> _WHAT TO PRODUCE_
Repeat the data that follows exactly, starting at the line with "f_number: 2.8" and ending at the line with "f_number: 3.5", and leave out every picture.

> _DATA SECTION_
== == ==

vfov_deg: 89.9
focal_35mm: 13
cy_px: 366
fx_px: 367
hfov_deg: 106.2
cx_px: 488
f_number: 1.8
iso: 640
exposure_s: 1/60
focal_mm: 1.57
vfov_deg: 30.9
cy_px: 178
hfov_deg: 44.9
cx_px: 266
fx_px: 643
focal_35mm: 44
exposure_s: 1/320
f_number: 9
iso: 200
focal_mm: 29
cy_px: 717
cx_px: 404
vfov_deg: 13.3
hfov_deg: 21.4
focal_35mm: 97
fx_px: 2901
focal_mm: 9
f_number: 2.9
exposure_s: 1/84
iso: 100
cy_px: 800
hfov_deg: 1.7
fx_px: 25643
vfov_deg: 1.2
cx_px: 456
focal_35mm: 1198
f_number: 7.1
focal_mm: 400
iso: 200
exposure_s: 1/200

== == ==

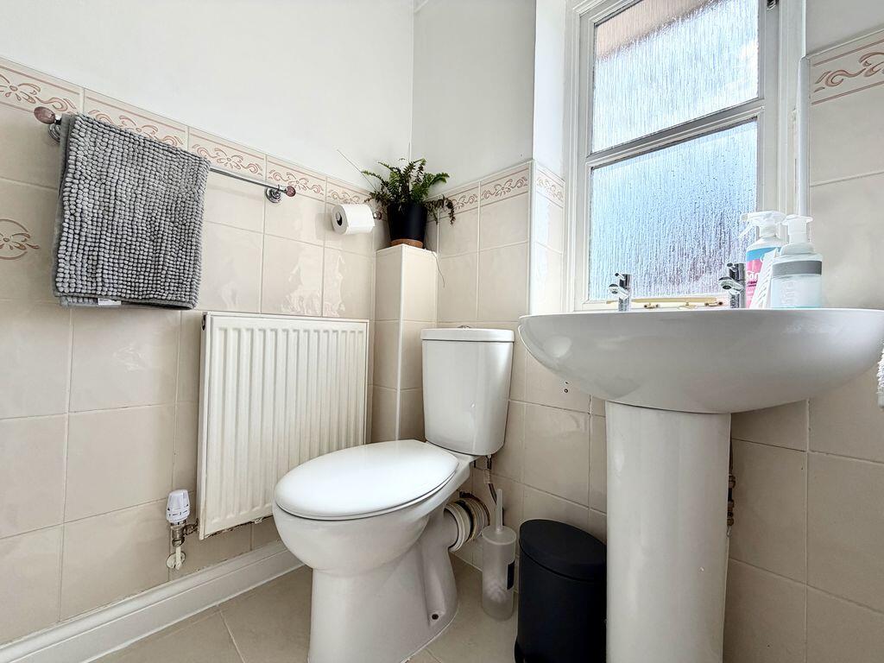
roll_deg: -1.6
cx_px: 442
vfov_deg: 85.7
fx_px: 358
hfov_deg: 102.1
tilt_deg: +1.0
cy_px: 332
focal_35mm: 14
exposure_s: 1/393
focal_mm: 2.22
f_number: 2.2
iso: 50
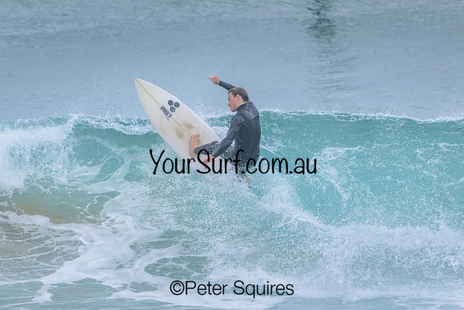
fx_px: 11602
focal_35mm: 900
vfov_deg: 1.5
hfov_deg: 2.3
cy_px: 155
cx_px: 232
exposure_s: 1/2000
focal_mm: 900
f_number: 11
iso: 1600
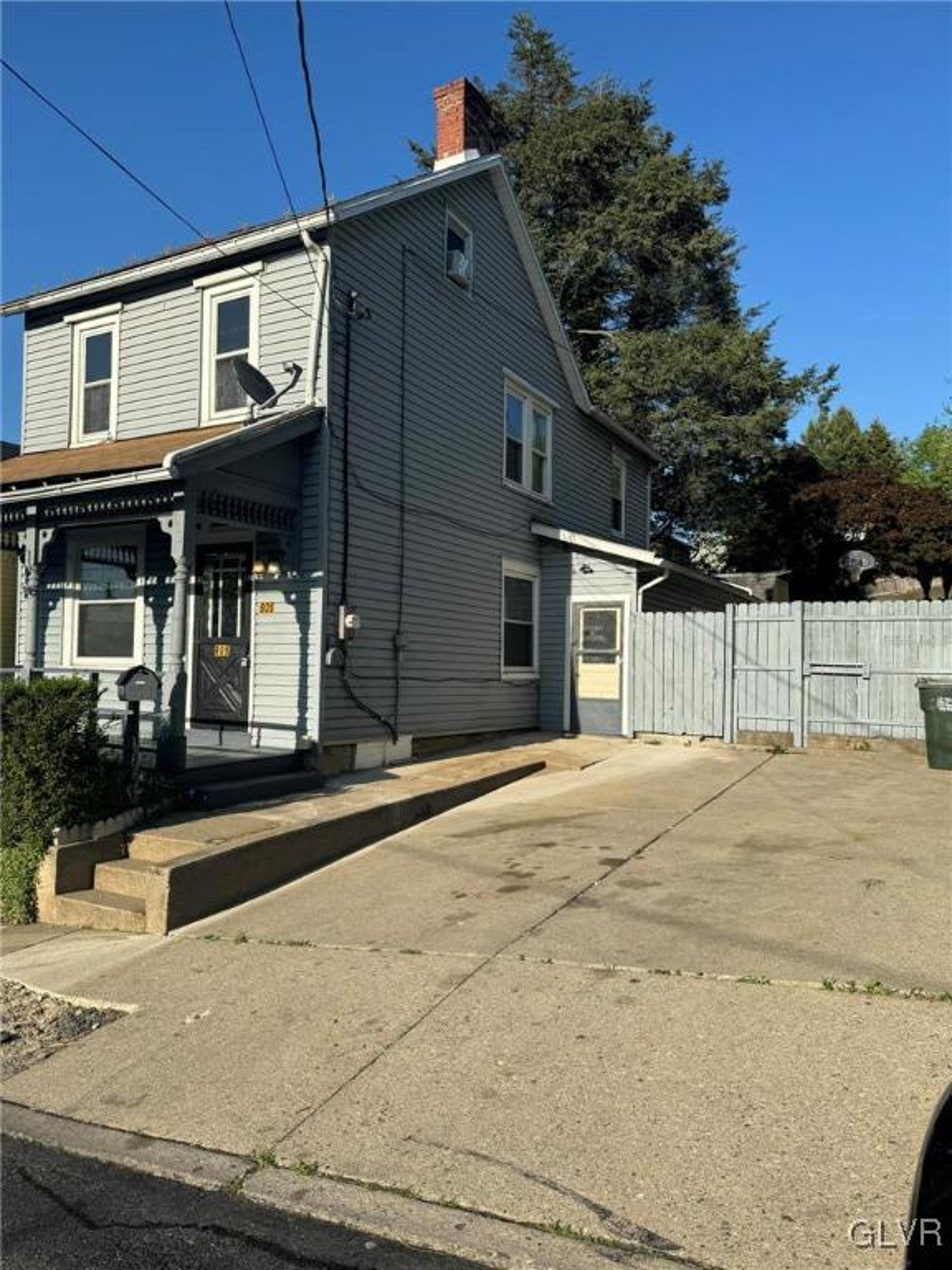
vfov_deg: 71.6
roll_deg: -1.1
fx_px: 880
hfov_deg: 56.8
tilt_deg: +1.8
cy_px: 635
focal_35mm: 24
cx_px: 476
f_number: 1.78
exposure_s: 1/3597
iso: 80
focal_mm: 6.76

== == ==

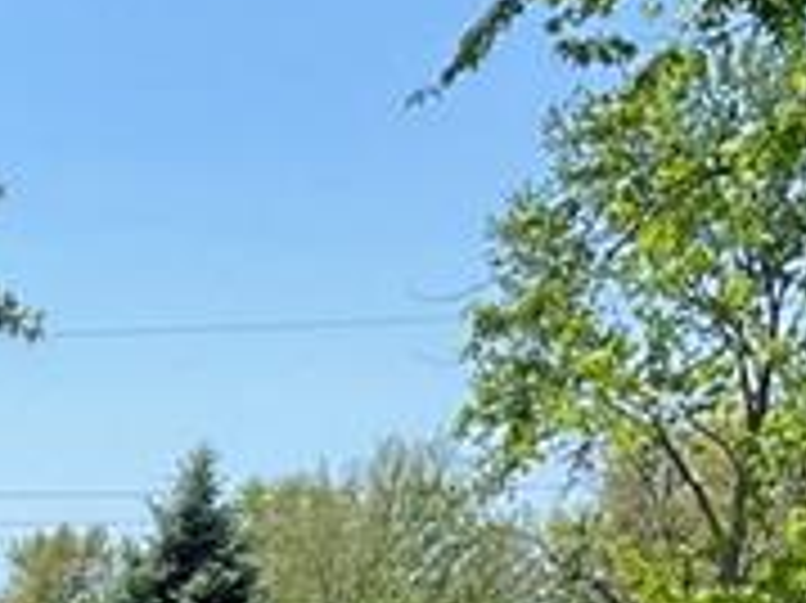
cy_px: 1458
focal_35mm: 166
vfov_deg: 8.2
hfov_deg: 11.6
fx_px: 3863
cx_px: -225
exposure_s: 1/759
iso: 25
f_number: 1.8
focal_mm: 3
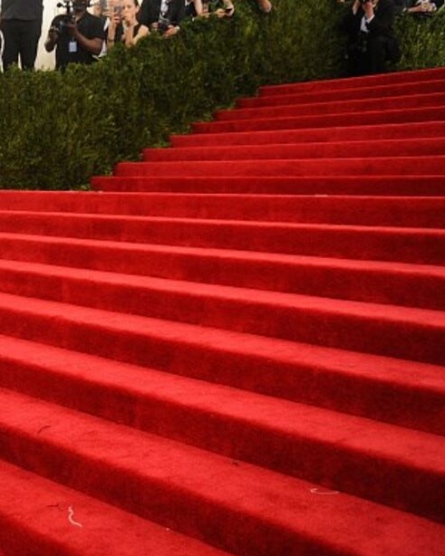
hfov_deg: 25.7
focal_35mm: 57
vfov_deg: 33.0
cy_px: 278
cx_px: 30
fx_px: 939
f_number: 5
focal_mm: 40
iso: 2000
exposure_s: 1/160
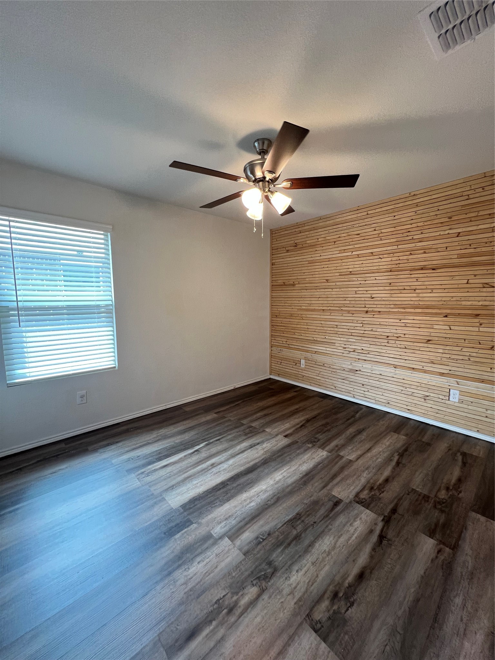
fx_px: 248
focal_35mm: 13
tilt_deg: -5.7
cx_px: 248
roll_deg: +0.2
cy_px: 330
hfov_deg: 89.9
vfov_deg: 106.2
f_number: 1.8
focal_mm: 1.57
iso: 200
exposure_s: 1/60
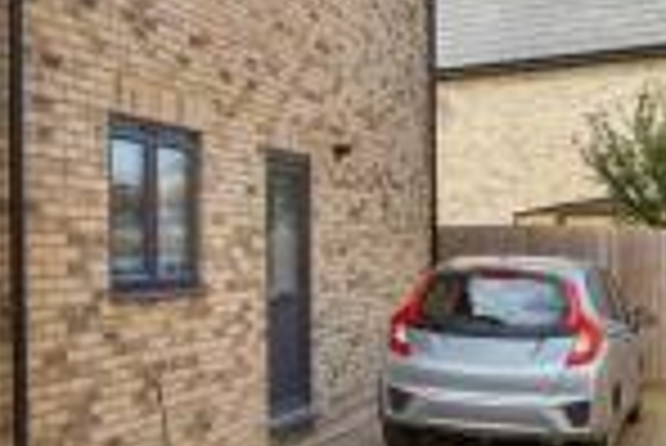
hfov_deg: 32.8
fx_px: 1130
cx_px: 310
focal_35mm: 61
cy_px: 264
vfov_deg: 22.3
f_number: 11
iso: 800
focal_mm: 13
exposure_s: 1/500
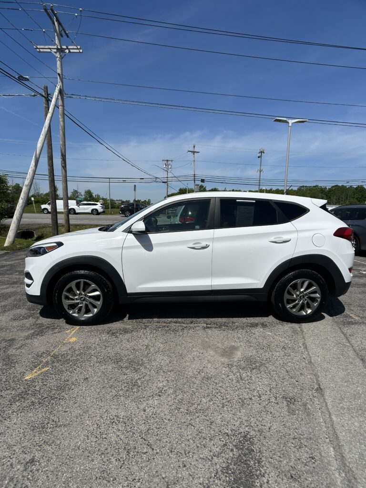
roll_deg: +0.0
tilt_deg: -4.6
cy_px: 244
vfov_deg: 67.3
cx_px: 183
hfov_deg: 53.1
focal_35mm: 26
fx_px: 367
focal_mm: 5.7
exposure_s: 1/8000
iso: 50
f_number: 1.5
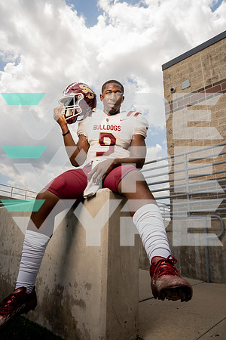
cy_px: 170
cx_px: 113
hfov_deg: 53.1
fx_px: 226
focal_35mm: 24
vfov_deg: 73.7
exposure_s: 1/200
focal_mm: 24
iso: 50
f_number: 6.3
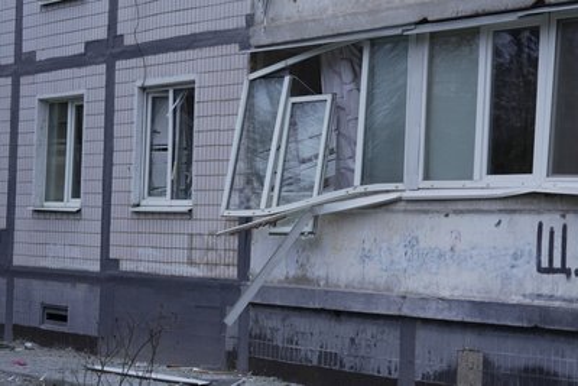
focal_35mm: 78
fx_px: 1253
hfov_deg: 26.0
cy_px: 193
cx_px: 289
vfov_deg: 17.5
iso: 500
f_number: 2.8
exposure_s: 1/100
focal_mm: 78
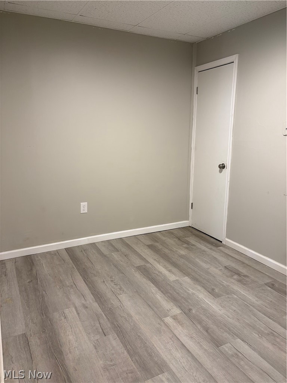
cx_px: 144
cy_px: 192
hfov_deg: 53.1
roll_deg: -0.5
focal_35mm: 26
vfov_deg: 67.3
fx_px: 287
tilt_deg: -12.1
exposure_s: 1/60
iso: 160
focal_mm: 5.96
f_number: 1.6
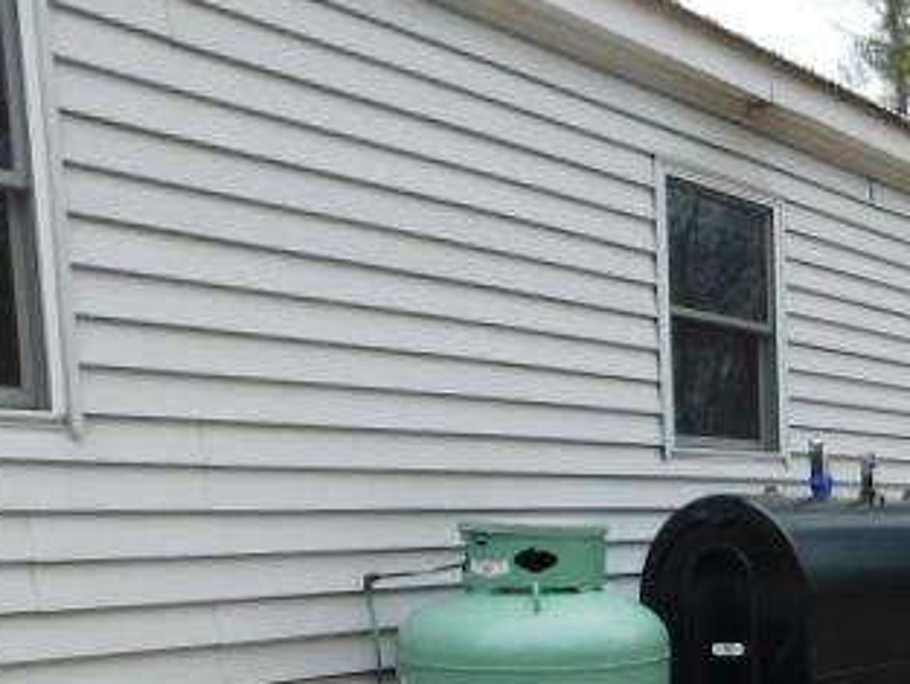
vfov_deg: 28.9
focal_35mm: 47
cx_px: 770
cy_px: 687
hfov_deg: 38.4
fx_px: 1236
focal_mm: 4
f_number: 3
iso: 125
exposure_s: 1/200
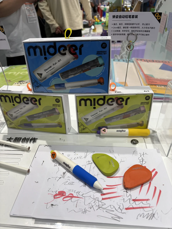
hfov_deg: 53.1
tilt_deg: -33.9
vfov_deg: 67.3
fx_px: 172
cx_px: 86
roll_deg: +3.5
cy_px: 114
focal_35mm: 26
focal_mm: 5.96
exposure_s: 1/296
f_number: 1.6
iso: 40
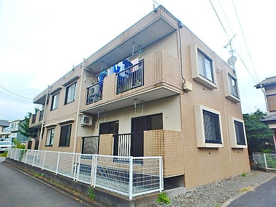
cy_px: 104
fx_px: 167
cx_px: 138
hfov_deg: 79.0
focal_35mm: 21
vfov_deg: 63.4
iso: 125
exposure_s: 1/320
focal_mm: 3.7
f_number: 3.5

== == ==

> _SOLUTION TO THIS TASK_
f_number: 2.8
exposure_s: 1/100
focal_mm: 78
cx_px: 144
cy_px: 192
hfov_deg: 53.1
roll_deg: -0.5
focal_35mm: 26
vfov_deg: 67.3
fx_px: 287
tilt_deg: -12.1
exposure_s: 1/60
iso: 160
focal_mm: 5.96
f_number: 1.6
vfov_deg: 28.9
focal_35mm: 47
cx_px: 770
cy_px: 687
hfov_deg: 38.4
fx_px: 1236
focal_mm: 4
f_number: 3
iso: 125
exposure_s: 1/200
hfov_deg: 53.1
tilt_deg: -33.9
vfov_deg: 67.3
fx_px: 172
cx_px: 86
roll_deg: +3.5
cy_px: 114
focal_35mm: 26
focal_mm: 5.96
exposure_s: 1/296
f_number: 1.6
iso: 40
cy_px: 104
fx_px: 167
cx_px: 138
hfov_deg: 79.0
focal_35mm: 21
vfov_deg: 63.4
iso: 125
exposure_s: 1/320
focal_mm: 3.7
f_number: 3.5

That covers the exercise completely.